(Records supplied)

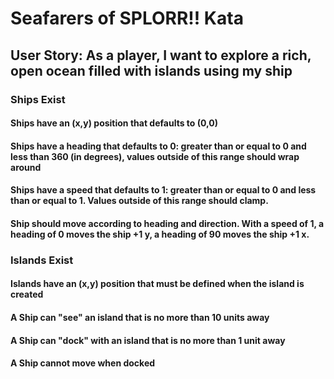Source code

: # Seafarers of SPLORR!! Kata

## User Story: As a player, I want to explore a rich, open ocean filled with islands using my ship

### Ships Exist

#### Ships have an (x,y) position that defaults to (0,0)

#### Ships have a heading that defaults to 0: greater than or equal to 0 and less than 360 (in degrees), values outside of this range should wrap around

#### Ships have a speed that defaults to 1: greater than or equal to 0 and less than or equal to 1. Values outside of this range should clamp.

#### Ship should move according to heading and direction. With a speed of 1, a heading of 0 moves the ship +1 y, a heading of 90 moves the ship +1 x.

### Islands Exist

#### Islands have an (x,y) position that must be defined when the island is created

#### A Ship can "see" an island that is no more than 10 units away

#### A Ship can "dock" with an island that is no more than 1 unit away

#### A Ship cannot move when docked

(End Records supplied)

* _Problem to work on_:
Check how many lines in the entries contain "speed", and reply with that number alone.

* _Result of this task_:
2